The Net Zero Strategy is that report for the sixth carbon budget, covering the period 2033-2037. It is important to note that despite being called the ‘Net Zero Strategy’ it is only obliged to cover as far as 2037 rather than getting to net zero by 2050, despite its title.
Here is how each organisation greeted the news that they’ve been given permission.
- Friends of the Earth say the Net Zero Strategy is ‘riddled with holes and omissions’ and that there is no assessment of the impact of the proposed policies, ie whether they will work. FoE are concerned that there is no promise to end the use of fossil fuels, a lack of investment to fund measures (echoing the Commons and Lords) and overreliance on technology that has not been rolled out yet (also a Commons concern). FoE are also challenging the Heat and Buildings Strategy;
- ClientEarth calls the Net Zero Strategy ‘pie-in-the-sky’. It says the government’s own baseline projections show that the emissions will be more than double the sixth carbon budget under August 2019 policies (and presumably any new ones since then will not close the gap);
- The Good Law Project calls the Net Zero Strategy ‘dangerously threadbare’. According to its published pre-application protocol letter, its challenge does cover sections 13 and 14 of the Climate Change Act 2008. However that letter identifies one ground of claim whereas the permission refers to ‘both grounds’, so the grounds have evolved since then. I deduce that the Good Law Project case reference is CO/199/2022, the ClientEarth one is CO/163/2022 and the Friends of the Earth one is CO/126/2022.
The challenges are not unadjacent to one launched by Plan B Earth that was unsuccessful in December 2021 and can be found here.

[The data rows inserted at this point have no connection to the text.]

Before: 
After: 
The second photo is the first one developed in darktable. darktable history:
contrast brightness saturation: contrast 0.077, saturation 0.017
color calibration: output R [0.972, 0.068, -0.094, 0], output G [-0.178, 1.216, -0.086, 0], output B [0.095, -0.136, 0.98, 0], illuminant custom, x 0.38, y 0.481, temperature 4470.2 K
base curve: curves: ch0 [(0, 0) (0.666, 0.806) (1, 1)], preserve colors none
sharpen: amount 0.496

It concerned the same sections of the Climate Change Act 2008, however it was not directed at the Net Zero Strategy and was more nebulous as a result.
The challenges will be heard in the High Court on 8 and 9 June. The judgment will be a few months after that.
If Friends of the Earth et al aren’t keen on the Net Zero Strategy it will be interesting to see how they react to the government’s much anticipated Energy Security Strategy when it is published (next week Boris?), which is expected to provide support for the continued and new extraction of North Sea oil and gas in response to the Russian invasion of Ukraine. ‘Plan B appealed to the Court of Appeal but were turned down on 24 March, as set out here.